Click "Open File" button and select the file results as shown:
Adding Graphics

void Dialog::addone()function

Using the ui->text->toPlainTextmethod of acquiring the character string in the text box, with splitthe method divided and stored into the respective structure. Finally, using the ui->label_2->setTextmethod to add the data displayed on the screen.

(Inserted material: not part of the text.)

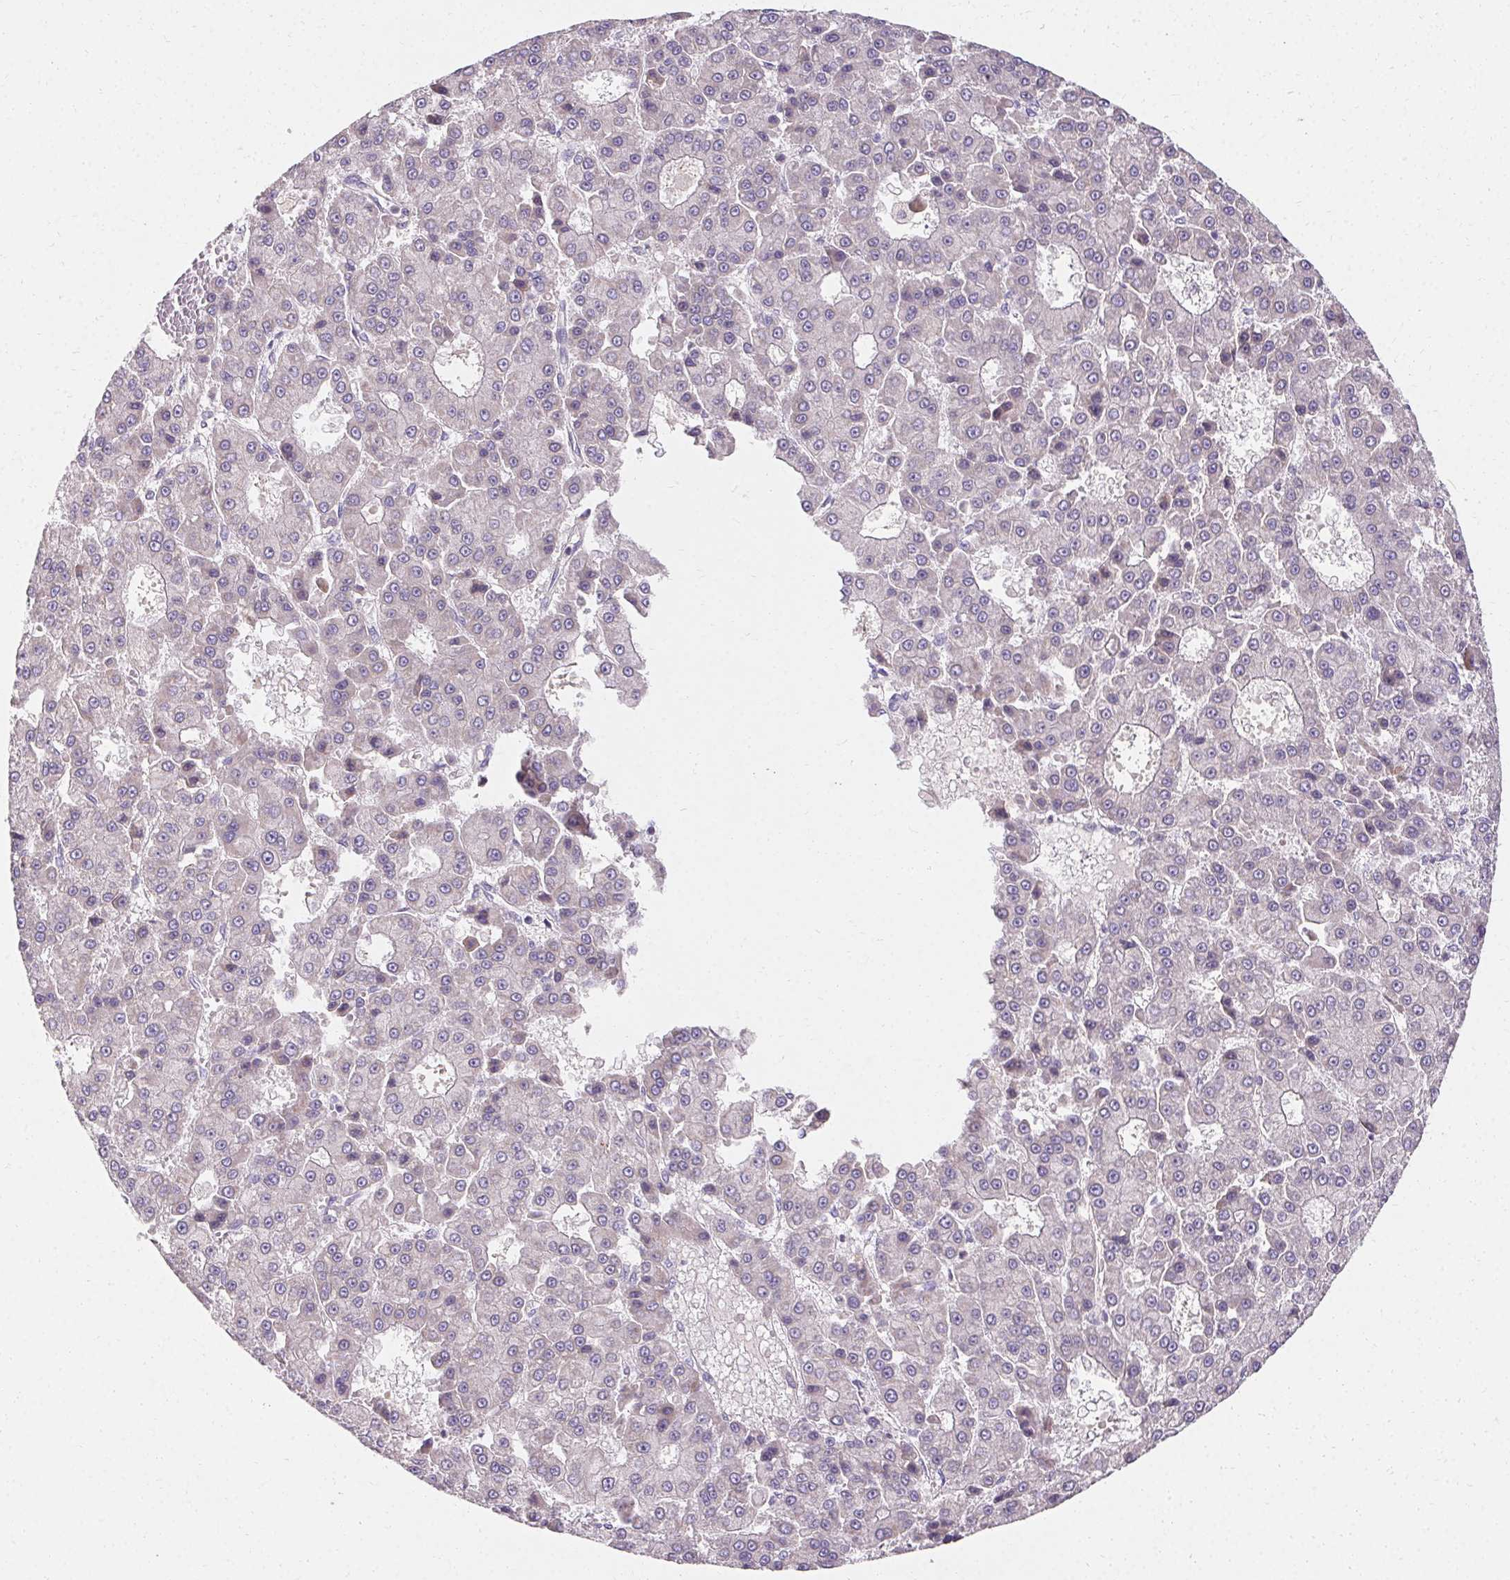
{"staining": {"intensity": "negative", "quantity": "none", "location": "none"}, "tissue": "liver cancer", "cell_type": "Tumor cells", "image_type": "cancer", "snomed": [{"axis": "morphology", "description": "Carcinoma, Hepatocellular, NOS"}, {"axis": "topography", "description": "Liver"}], "caption": "Tumor cells are negative for brown protein staining in liver hepatocellular carcinoma. Brightfield microscopy of immunohistochemistry (IHC) stained with DAB (brown) and hematoxylin (blue), captured at high magnification.", "gene": "TRIP13", "patient": {"sex": "male", "age": 70}}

Click on the "Add" button shown in FIG effect:
Delete Graphics

void Dialog::deleteone()function

Using the ui->text->toPlainTextmethod of acquiring the character string in the text box, a splitmethod of segmenting, elements corresponding to the data is found and deleted. Finally, using the ui->label_2->setTextmethod the deleted data is displayed on the screen.

Click the "Delete" button effects as shown:
Graphing and intersection

void Dialog::open()function

Open a new window new_window , rewrite paintEventmethod, image rendering.

Drawing method:
- Line: drawLine
- Round: drawEllipse
- Point: drawPoint
Graphics rendering results as shown:

11. The docking module and the computing module interface. Description docking UI module design and two modules in detail, and the screenshot function implemented in the blog.

We need to use the intersection point calculation calPointmethod, which is a set of five interface structure, representing the straight line segment, radiation, and round point. My idea is to structure the interface module is also packaged in the same form, call the direct method can be calculated. Add the Release version of dynamic link libraries and header files related to your project, you can call this method directly.